Societe Generale Prime Services has acquired a minority stake in the swap futures trading venue GMEX.
Formerly Newedge, Societe Generale Prime Services becomes the second company to invest in GMEX after German exchange operator Deutsche Börse took a minority stake last year.
GMEX’s flagship product is a swap future which tracks the interest rate exposure at each point on the yield curve by removing the expiry date and marking the contract to market against GMEX’s own Constant Maturity Index on a daily basis.
Swap futures have emerged as viable alternatives to OTC interest rate swaps which have become increasingly costly to trade due to global central clearing mandates.
Along with its swap futures offering, set to launch in the first half of 2015, GMEX also focuses on emerging markets exchange business partnerships enabled by multi-asset trading technology.

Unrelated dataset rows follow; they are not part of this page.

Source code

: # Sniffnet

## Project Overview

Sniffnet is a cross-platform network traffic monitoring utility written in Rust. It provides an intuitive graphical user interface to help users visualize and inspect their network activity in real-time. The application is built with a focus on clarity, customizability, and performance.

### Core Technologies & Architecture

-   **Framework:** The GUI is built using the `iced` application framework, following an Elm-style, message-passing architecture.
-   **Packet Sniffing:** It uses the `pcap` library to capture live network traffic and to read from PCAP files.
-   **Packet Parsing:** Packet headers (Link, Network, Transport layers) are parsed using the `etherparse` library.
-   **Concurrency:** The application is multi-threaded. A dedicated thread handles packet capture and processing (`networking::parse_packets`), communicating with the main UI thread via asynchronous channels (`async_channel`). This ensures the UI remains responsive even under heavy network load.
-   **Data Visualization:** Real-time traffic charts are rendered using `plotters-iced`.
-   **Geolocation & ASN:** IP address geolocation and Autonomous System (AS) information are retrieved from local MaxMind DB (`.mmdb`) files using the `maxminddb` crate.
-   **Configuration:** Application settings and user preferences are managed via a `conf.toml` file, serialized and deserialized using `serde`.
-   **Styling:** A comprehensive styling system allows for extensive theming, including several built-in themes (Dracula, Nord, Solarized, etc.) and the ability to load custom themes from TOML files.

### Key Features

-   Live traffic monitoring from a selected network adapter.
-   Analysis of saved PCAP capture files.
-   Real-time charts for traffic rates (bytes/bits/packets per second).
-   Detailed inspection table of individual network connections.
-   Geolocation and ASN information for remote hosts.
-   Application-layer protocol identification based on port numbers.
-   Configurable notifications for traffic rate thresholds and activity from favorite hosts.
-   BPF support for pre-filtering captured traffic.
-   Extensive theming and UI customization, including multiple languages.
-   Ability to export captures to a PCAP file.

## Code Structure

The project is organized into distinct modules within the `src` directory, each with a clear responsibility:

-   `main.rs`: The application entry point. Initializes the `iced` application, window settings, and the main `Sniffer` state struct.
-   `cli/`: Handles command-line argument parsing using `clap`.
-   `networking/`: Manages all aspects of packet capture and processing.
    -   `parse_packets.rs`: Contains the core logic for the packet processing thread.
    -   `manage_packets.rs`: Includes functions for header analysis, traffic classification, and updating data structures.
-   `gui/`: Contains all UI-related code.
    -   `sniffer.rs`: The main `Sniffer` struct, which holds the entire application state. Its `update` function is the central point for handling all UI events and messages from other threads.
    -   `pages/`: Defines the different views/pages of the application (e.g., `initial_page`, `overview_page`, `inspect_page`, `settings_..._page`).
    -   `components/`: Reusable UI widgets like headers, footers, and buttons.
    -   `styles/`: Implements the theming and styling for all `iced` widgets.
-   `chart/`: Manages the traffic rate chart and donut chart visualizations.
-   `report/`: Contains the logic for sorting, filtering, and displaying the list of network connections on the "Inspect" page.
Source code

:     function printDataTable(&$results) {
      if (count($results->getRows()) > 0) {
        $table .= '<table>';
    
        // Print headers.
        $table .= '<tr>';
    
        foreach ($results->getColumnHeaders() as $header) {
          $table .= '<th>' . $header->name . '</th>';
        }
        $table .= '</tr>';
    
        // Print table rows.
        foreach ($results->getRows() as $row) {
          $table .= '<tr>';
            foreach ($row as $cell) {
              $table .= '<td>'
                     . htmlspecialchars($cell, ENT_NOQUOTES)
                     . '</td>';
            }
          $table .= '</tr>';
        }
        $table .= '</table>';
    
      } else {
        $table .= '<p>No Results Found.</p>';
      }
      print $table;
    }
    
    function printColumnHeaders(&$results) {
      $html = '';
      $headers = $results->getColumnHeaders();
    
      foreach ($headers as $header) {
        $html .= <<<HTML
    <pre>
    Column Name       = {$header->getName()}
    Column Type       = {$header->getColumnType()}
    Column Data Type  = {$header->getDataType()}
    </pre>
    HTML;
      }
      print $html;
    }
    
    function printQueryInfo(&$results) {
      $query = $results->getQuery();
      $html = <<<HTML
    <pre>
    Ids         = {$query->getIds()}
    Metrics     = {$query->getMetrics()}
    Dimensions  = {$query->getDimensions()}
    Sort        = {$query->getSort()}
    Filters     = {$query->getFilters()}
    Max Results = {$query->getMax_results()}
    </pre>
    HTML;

“The GMEX Group offers genuinely new ways to trade Interest Rates via their unique and versatile Constant Maturity Futures product,” said David Escoffier, deputy head of global markets for Societe Generale corporate & investment banking and CEO at Newedge.
“That's exciting for our clients as they adapt to the new environment, for our industry, and for us as part of this venture. Acquiring a minority share reflects our commitment to driving innovation in the derivative markets, and we will continue to look positively at other similar initiatives based on innovation, quality and focused on delivery value to our clients."
Hirander Misra, CEO and co-founder of GMEX, recently told theTRADEnews.com that the products have been receiving “very strong support from the trading community particularly the buy-side” as the venue gears up for launch.